In the previous post, the title block of the processor package power graph says: "load per thread varies from ~1% to ~10% at nominal (non-turbo) CPU frequency" The calibration of the utility used was done for single threaded low load applications, and it is way out for this application. The important point is that the high end (which was 10% in the script) was more like 95% per cpu overall (which, if the calibration was correct, would have been 19% in the script, for my 8 CPU system).
Created attachment 275425 [details] Phoronix unpack-linux test results. From doing short manual tests, it was not clear what was going on for this Phoronix test, so a longer test was run. It turns out about 3% power is saved when using V9 here.
I was surprised to see the Phoronix results, is it just a single threaded benchmark? So your 100% on one CPU is a proxy for that?
(In reply to Thomas Ilsche from comment #38) > I was surprised to see the Phoronix results, is it just a single threaded > benchmark? So your 100% on one CPU is a proxy for that? No, this was a few threads. Some single threaded Phoronix tests use considerably less power with either the poll fix or V9 (poll + idle). I'm specifically looking for higher load and more thread type Phoronix tests for now. I'm running apache-build right now (~43 watts average power). Yes, my 100% on one CPU test is a proxy for single threaded applications. The best single threaded Phoronix test result I recall was with V5 and was: From 2018.03.18: > A couple of Phoronix tests (I didn't get very far yet): > himeno: 11% performance improvement; 14% less power. I'll re-do that test soon and post the results here.
Created attachment 275427 [details] updated load sweep power graph A re-post of a previous graph with added lines using the intel_pstate CPU frequency scaling driver and powersave governor.
Created attachment 275429 [details] phoronix build-apache test power graph This test was chosen because it was higher power and multi-threaded. While there is no improvement under these conditions, there is no regression either, so I am happy with the result.
Created attachment 275435 [details] system idle test Just a basic idle system test, on my server with extra services disabled. No surprises. I did not suffer from (much) higher power consumption at idle as these big server systems seem to.

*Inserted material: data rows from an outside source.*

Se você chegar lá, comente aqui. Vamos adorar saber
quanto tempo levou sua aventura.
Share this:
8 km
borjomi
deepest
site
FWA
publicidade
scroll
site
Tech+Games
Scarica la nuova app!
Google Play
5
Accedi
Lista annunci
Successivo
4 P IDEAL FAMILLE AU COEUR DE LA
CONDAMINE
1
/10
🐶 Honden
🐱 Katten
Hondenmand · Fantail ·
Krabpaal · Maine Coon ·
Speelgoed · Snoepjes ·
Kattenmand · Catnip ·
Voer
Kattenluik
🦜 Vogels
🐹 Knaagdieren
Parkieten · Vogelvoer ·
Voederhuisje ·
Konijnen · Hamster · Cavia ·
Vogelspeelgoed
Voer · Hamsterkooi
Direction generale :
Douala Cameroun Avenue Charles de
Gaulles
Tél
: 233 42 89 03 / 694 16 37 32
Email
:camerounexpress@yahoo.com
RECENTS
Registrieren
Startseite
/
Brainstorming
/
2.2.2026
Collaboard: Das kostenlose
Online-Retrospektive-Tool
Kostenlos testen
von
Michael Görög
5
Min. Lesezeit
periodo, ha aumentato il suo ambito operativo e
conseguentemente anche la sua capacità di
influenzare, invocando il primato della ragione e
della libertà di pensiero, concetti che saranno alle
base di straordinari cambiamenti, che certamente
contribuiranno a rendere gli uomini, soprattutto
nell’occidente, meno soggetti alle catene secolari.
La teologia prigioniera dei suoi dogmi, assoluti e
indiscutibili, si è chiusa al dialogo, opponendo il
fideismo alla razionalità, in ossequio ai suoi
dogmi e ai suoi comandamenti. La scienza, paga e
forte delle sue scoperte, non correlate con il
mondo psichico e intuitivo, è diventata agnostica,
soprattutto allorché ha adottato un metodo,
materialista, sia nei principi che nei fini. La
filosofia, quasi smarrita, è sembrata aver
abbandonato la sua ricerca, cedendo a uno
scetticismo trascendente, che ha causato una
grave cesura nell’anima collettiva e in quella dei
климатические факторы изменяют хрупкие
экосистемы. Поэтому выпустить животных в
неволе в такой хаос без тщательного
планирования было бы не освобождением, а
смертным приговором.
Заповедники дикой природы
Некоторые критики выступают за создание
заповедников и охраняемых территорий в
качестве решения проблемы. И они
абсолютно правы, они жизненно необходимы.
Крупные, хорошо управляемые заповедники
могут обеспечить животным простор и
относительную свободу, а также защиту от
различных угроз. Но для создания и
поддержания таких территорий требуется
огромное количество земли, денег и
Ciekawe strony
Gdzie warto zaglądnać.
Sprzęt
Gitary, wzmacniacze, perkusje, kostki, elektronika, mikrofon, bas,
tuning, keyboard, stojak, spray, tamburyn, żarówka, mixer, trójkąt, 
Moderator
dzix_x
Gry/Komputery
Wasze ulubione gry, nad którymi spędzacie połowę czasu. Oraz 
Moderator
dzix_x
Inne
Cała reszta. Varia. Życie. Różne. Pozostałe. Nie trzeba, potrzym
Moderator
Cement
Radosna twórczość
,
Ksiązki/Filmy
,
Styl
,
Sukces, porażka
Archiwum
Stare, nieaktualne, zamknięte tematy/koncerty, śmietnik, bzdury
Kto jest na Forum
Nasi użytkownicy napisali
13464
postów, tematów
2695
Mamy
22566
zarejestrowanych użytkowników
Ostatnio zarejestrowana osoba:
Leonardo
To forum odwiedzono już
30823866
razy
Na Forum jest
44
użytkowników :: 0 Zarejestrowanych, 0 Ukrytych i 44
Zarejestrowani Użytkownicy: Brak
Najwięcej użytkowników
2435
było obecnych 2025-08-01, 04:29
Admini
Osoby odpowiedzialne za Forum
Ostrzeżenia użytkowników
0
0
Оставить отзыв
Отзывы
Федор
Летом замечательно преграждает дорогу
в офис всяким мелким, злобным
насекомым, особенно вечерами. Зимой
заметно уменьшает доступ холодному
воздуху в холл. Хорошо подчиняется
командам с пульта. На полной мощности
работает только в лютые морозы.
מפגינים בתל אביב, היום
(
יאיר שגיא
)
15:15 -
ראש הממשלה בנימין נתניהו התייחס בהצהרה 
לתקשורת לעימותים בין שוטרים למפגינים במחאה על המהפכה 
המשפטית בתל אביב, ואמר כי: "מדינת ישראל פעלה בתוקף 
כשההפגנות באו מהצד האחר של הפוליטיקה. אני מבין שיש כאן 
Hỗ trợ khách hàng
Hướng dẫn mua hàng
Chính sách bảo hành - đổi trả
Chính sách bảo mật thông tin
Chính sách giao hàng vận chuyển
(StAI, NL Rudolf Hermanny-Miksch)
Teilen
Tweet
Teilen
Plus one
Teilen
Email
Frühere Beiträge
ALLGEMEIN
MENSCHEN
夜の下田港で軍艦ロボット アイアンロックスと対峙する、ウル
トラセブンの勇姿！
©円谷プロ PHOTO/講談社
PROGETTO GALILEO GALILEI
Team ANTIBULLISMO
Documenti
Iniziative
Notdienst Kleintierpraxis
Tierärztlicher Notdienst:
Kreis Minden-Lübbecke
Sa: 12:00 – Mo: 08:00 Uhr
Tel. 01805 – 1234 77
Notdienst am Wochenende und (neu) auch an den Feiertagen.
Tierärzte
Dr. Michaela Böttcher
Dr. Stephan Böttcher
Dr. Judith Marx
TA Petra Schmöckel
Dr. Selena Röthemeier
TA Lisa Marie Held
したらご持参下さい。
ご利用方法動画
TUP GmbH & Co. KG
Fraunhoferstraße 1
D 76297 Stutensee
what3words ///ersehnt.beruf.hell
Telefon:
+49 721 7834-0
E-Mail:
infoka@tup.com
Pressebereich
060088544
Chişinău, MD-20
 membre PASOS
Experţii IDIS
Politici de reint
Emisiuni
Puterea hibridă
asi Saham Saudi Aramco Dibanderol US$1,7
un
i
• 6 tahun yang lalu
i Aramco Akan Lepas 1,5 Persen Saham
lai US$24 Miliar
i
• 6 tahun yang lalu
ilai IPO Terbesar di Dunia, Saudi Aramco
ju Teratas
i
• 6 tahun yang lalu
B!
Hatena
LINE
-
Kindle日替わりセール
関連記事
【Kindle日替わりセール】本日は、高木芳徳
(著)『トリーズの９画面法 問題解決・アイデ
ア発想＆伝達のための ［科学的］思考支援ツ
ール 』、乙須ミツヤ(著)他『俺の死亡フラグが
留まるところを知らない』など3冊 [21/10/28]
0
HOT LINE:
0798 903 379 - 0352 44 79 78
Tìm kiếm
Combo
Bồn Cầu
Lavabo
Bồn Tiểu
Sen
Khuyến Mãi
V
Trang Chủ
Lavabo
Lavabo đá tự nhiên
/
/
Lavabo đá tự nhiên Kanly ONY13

Created attachment 275439 [details] Power graph for Phoronix himeno test the Phoronix himeno test is single threaded and CPU intensive. These results should be, and are, similar to my 100% load on one CPU test from comment 28.
Thanks for all of the input! Since the (equivalent of) v9 is in the mainline kernel now (as of 4.17-rc2), I'm closing this bug entry. If there are any further issues in this area to track, let's open a new bug entry for that.